The median is the middle value when all numbers are put in order. If there’s an even number of values, it’s the mean of the two middle ones.
Scores: 4, 7, 5, 9, 5
In order: 4, 5, 5, 7, 9
Median = 5 (the middle value)
The most common mistake? Forgetting to put the numbers in order first. Without ordering, children just pick the number that happens to be in the middle of the list as written.
The mode is the value that appears most often. A data set can have more than one mode, or no mode at all if every value is different.
Scores: 4, 7, 5, 9, 5
Mode = 5 (it appears twice; everything else appears once)
Top tip: “mode” sounds like “most”. The mode is the most frequent value.
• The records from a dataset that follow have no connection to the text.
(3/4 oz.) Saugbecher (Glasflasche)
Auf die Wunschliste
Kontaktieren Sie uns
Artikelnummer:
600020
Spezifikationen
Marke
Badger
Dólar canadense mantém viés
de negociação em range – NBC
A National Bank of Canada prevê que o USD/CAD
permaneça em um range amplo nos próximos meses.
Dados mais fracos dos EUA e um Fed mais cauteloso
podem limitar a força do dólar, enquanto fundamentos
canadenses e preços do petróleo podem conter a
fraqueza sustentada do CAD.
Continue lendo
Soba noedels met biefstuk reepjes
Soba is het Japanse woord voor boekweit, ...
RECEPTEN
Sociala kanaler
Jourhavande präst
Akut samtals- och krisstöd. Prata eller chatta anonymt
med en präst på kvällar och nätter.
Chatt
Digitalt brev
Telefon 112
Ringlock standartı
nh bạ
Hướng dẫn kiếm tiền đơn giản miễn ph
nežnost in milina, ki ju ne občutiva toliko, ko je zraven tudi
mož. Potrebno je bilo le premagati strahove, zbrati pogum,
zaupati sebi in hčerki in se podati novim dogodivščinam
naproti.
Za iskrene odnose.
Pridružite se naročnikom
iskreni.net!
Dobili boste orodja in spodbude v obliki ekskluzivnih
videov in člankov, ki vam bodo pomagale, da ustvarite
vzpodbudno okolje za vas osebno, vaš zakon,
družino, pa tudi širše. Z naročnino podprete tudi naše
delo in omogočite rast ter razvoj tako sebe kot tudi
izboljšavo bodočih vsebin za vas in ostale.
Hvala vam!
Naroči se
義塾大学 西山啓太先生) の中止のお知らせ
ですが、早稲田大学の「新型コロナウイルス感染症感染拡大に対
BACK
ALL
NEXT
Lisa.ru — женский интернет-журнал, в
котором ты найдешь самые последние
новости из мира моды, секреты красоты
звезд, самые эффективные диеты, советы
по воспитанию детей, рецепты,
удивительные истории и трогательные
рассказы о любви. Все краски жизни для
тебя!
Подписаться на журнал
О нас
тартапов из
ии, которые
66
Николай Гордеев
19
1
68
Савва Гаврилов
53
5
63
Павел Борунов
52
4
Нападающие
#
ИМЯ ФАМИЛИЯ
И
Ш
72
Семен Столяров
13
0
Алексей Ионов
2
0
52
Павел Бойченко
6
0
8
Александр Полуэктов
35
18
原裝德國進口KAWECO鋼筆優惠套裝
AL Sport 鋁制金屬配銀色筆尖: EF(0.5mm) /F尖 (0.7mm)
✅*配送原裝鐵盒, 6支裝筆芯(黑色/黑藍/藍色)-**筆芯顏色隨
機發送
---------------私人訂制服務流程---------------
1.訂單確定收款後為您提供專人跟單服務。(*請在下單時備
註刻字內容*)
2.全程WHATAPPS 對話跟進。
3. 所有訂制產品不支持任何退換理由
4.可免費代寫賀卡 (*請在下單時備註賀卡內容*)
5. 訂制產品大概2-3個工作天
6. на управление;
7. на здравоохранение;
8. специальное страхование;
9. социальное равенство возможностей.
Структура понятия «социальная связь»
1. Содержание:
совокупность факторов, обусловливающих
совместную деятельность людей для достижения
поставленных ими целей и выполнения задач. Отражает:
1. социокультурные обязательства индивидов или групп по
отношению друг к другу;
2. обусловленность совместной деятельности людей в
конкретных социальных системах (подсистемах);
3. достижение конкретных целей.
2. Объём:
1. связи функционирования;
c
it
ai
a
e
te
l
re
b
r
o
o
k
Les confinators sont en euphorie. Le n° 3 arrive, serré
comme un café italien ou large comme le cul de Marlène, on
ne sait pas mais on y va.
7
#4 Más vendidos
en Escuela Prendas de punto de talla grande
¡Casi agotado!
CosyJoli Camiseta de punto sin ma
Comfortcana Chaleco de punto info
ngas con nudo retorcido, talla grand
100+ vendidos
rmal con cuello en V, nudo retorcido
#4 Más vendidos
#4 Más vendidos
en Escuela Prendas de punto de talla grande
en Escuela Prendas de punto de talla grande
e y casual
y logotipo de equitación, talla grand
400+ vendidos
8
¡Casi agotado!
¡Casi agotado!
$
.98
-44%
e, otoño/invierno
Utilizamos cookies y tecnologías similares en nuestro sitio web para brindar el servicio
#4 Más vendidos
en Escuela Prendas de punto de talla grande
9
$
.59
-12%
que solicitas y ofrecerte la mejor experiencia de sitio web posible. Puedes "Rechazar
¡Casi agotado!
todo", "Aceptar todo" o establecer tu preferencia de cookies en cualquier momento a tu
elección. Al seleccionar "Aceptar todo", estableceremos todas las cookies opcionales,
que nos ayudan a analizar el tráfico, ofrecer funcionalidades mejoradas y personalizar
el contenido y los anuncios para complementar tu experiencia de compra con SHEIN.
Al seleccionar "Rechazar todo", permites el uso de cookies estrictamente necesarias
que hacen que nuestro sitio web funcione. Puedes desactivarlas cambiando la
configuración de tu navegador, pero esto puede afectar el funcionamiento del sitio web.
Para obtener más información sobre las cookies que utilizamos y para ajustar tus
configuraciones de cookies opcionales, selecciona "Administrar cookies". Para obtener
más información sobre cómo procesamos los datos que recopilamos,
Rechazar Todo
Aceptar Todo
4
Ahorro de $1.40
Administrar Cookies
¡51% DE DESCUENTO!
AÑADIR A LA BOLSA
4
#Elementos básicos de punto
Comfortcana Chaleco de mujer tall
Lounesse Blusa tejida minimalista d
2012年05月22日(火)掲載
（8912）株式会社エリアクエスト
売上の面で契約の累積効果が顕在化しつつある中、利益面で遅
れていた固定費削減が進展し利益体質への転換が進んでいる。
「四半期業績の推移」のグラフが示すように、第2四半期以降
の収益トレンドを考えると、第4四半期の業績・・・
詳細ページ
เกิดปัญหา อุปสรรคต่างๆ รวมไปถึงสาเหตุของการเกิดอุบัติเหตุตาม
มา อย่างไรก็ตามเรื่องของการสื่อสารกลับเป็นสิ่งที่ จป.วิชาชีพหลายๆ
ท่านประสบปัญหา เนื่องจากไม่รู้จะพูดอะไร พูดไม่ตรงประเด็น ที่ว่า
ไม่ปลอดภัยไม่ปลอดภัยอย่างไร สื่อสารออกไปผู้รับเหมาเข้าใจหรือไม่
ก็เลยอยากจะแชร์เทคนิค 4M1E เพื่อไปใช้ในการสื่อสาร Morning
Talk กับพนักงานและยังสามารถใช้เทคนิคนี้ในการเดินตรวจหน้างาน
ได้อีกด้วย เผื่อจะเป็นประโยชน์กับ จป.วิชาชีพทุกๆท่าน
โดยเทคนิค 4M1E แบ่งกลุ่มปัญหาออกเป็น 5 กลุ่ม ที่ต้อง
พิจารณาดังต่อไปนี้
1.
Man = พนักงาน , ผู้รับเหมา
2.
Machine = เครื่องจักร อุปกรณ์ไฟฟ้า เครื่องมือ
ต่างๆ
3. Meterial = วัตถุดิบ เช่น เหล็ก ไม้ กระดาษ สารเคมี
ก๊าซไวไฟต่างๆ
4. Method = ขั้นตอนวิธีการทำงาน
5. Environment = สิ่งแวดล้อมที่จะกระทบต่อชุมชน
The range is the difference between the largest and smallest values. It tells you how spread out the data is.
Scores: 4, 7, 5, 9, 5
Range = 9 − 4 = 5
If the mean is 8 and there are 4 numbers:
Total must be 8 × 4 = 32
Sum of three known numbers: 6 + 9 + 11 = 26
Fourth number = 32 − 26 = 6
This is a classic “working backwards” question. The SATs love it because it tests whether children truly understand what the mean represents, not just whether they can follow the formula.